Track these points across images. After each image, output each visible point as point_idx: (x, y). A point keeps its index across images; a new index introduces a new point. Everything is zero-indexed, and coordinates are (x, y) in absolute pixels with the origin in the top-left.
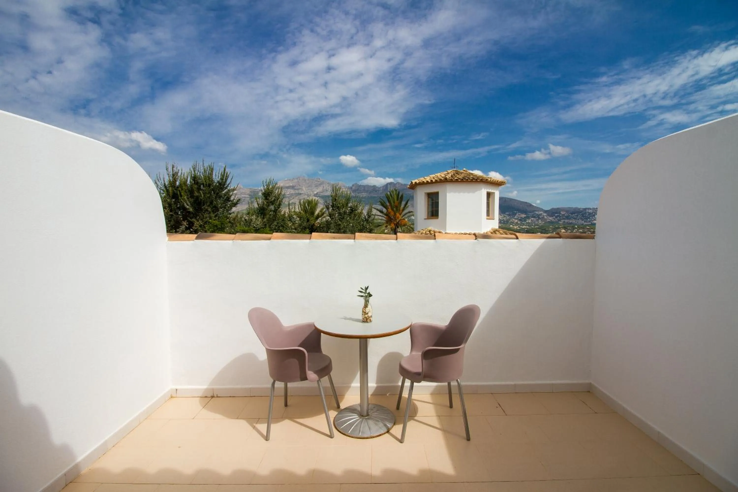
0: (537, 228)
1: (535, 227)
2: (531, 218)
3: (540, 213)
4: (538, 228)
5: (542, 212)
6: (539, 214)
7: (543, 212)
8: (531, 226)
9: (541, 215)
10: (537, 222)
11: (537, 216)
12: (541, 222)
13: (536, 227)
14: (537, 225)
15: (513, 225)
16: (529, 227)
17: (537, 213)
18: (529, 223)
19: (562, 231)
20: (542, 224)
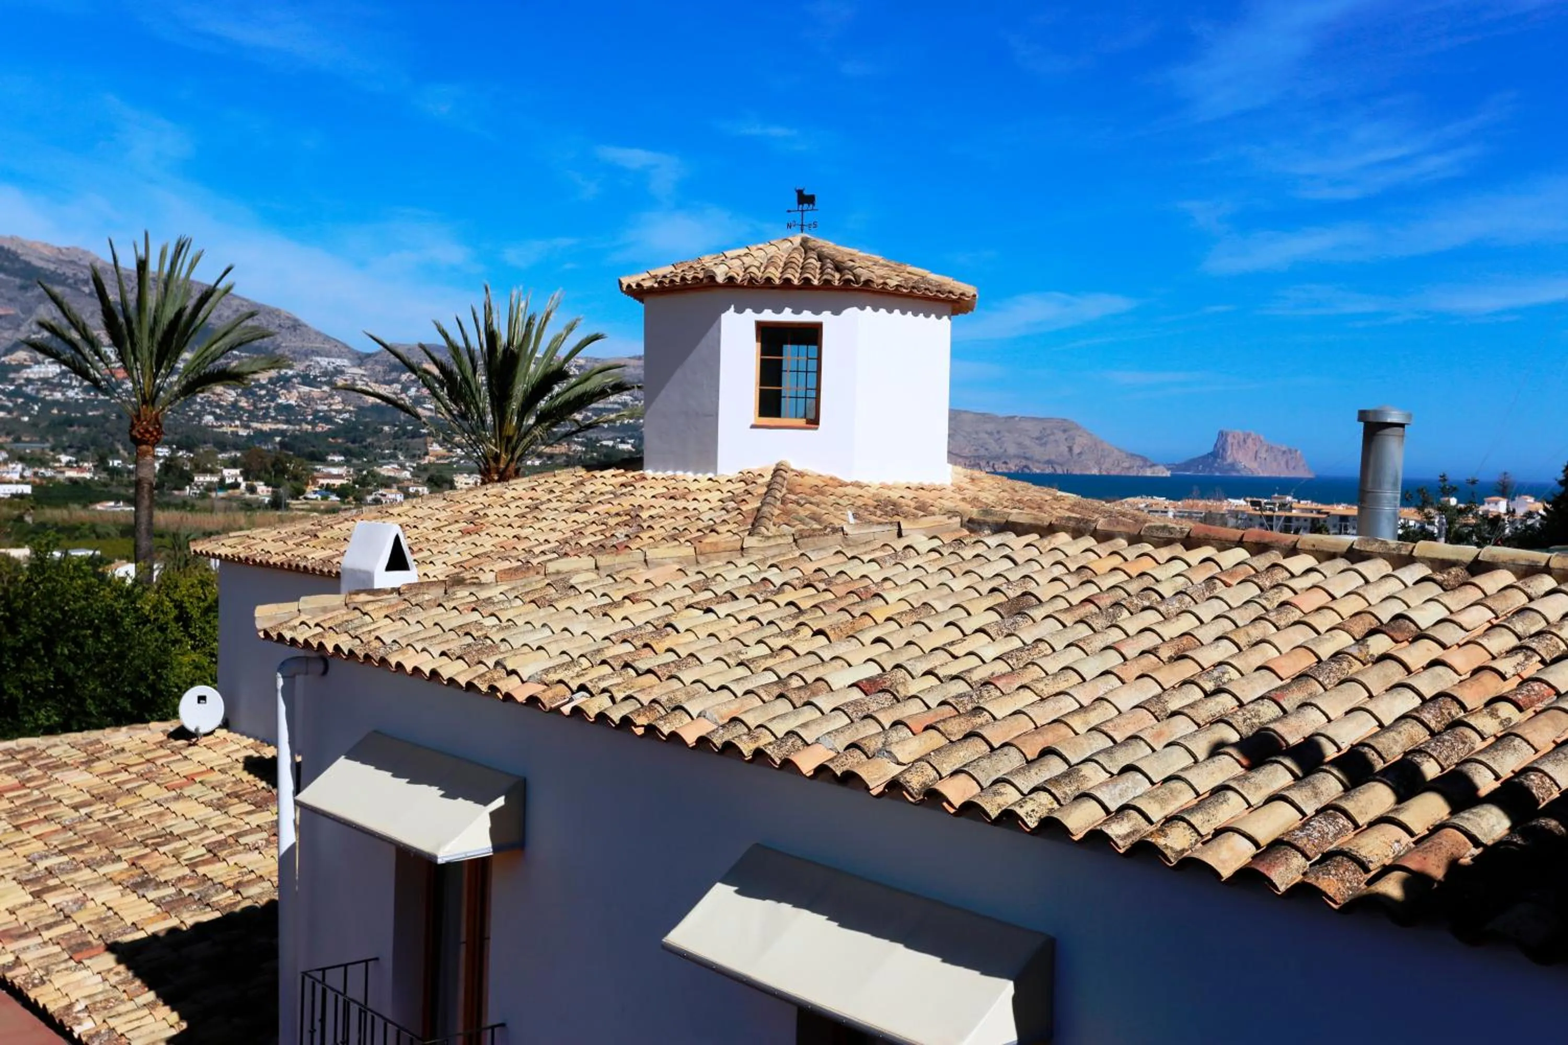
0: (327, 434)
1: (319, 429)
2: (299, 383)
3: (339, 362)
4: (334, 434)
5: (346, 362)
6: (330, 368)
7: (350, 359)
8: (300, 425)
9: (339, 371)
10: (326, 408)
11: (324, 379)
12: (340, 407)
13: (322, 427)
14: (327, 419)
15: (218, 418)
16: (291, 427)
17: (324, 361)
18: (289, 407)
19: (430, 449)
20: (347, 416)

====

§ EXERCISE BRIEF:
Return an exact copy of the data above, apart from any pictures.

§ EXPECTED ANSWER:
Track these points across images. After each image, output each visible point as point_idx: (x, y). A point keeps its index across images; a new index introduces a new point. Everything is zero-indexed, and coordinates are (x, y) in absolute pixels with the origin in the top-left.
0: (537, 228)
1: (535, 227)
2: (531, 218)
3: (540, 213)
4: (538, 228)
5: (542, 212)
6: (539, 214)
7: (543, 212)
8: (531, 226)
9: (541, 215)
10: (537, 222)
11: (537, 216)
12: (541, 222)
13: (536, 227)
14: (537, 225)
15: (513, 225)
16: (529, 227)
17: (537, 213)
18: (529, 223)
19: (562, 231)
20: (542, 224)
0: (327, 434)
1: (319, 429)
2: (299, 383)
3: (339, 362)
4: (334, 434)
5: (346, 362)
6: (330, 368)
7: (350, 359)
8: (300, 425)
9: (339, 371)
10: (326, 408)
11: (324, 379)
12: (340, 407)
13: (322, 427)
14: (327, 419)
15: (218, 418)
16: (291, 427)
17: (324, 361)
18: (289, 407)
19: (430, 449)
20: (347, 416)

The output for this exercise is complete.